● PROVIDED PASSAGE:
- Country: United States
- Language: English
- Genre: Fairy tale

Publication
- Published in: First Words: Earliest Writings from Favorite Contemporary Authors
- Publication type: Anthology
- Publisher: Algonquin Books
- Media type: Print
- Publication date: 1993

= Jhonathan and the Witchs =

Short story by Stephen King

"Jhonathan and the Witchs" is a fairy tale by Stephen King. Written in 1956-1957, it was first published in 1993 as part of the anthology First Words: Earliest Writings from Favorite Contemporary Authors. It is the earliest work of King still known to exist.

== Plot summary ==
Jhonathan [sic], the "smart, handsome, and very brave" son of a cobbler, is urged by his father to seek his fortune. While travelling to see the king to ask for work, Jhonathan saves a fairy disguised as a rabbit from hunters; in return, the fairy grants him three wishes. Upon arriving at the kingdom, the king charges Jhonathan with killing three witches living on a nearby mountain; if Jhonathan succeeds within 20 days, he will be given 5,000 crowns, but if he fails, he will be beheaded.

While travelling to the mountain, Jhonathan considers wishing for a knife, but the fairy whispers to him that the first witch cannot be pierced, the second witch cannot be pierced or smothered, and the third witch cannot be pierced or smothered and is invisible. Encountering the first witch in a cave at the foot of the mountain, Jhonathan wishes for her to be smothered. Encountering the second witch higher up the mountain, Jhonathan wishes for her to be crushed. Hearing the third witch's footsteps, Jhonathan wishes for her to become a normal woman, then kills her with a rock. The three witches dead, Jhonathan collects his reward and lives "happily ever after".

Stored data
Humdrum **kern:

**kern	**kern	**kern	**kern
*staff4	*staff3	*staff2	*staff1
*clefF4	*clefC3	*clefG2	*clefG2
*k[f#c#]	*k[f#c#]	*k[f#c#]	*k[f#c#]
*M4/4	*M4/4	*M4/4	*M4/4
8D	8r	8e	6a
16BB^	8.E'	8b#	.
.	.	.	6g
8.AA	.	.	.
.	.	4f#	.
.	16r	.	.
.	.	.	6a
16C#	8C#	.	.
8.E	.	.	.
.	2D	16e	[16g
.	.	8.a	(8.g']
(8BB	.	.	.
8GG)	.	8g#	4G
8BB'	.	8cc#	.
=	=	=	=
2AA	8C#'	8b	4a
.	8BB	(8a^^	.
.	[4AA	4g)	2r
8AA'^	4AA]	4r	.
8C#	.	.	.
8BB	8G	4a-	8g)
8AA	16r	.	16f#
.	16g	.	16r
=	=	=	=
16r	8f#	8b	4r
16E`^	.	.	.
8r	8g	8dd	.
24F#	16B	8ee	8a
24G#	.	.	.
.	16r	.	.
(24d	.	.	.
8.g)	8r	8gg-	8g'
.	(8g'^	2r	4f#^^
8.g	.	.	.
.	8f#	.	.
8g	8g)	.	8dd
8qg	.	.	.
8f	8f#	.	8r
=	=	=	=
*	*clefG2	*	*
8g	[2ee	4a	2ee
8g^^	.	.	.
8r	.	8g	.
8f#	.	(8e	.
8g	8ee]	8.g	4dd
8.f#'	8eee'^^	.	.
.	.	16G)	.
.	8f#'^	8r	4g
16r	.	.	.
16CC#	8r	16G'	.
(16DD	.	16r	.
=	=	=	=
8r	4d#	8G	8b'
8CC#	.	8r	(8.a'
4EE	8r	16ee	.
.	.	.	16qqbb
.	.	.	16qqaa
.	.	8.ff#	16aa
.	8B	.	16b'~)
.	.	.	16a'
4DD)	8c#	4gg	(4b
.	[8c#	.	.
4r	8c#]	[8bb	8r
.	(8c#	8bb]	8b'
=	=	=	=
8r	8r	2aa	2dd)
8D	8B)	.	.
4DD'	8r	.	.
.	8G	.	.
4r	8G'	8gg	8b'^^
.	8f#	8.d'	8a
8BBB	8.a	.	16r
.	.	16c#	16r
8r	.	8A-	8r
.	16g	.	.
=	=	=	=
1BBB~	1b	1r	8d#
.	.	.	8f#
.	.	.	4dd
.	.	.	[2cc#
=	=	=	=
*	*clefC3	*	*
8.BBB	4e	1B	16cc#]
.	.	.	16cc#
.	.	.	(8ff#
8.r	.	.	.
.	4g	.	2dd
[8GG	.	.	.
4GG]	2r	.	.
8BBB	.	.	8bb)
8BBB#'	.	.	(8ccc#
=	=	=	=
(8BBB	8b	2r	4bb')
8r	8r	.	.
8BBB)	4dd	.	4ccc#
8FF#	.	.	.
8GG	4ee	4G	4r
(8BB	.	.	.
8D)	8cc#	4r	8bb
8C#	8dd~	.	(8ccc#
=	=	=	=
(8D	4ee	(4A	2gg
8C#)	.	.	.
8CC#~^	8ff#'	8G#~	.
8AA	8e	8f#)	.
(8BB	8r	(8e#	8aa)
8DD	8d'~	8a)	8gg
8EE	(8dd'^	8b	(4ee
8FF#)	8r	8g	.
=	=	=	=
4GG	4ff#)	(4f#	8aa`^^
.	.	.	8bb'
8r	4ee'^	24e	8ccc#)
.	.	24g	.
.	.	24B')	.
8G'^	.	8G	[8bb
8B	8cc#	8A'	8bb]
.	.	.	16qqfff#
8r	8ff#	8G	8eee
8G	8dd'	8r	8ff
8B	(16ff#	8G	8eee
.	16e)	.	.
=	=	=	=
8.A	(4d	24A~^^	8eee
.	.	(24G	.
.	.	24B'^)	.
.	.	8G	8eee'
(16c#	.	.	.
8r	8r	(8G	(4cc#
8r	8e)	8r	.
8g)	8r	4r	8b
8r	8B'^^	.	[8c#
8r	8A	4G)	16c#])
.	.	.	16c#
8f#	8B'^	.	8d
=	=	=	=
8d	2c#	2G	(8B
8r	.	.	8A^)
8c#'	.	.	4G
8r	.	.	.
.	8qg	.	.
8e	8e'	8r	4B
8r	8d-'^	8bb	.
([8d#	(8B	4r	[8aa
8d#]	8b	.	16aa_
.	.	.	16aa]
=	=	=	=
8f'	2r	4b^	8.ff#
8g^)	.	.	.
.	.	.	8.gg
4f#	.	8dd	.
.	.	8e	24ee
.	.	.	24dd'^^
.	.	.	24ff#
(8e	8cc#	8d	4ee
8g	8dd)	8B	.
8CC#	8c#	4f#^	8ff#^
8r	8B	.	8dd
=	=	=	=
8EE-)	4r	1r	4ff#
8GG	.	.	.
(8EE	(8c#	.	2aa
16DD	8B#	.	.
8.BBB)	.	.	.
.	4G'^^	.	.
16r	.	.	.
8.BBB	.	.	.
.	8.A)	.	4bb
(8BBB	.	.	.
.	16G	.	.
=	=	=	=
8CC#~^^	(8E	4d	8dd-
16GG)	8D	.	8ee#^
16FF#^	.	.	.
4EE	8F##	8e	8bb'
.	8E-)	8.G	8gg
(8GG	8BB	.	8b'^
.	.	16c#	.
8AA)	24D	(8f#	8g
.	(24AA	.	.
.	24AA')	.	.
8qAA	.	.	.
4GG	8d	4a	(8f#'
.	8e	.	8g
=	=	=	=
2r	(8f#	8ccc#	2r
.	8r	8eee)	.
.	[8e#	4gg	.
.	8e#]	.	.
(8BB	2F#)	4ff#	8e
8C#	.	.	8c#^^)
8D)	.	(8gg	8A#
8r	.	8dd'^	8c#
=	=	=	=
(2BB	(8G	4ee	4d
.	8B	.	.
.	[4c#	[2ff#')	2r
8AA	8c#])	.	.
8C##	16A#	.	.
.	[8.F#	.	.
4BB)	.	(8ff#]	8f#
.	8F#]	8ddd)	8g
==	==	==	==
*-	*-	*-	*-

● TASK OBJECTIVE: Using the article on "Jhonathan and the Witchs" above, list every wish that Jhonathan actually makes during his encounters with the witches.

● RESULT:
- That the first witch be smothered
- That the second witch be crushed
- That the third witch become a normal woman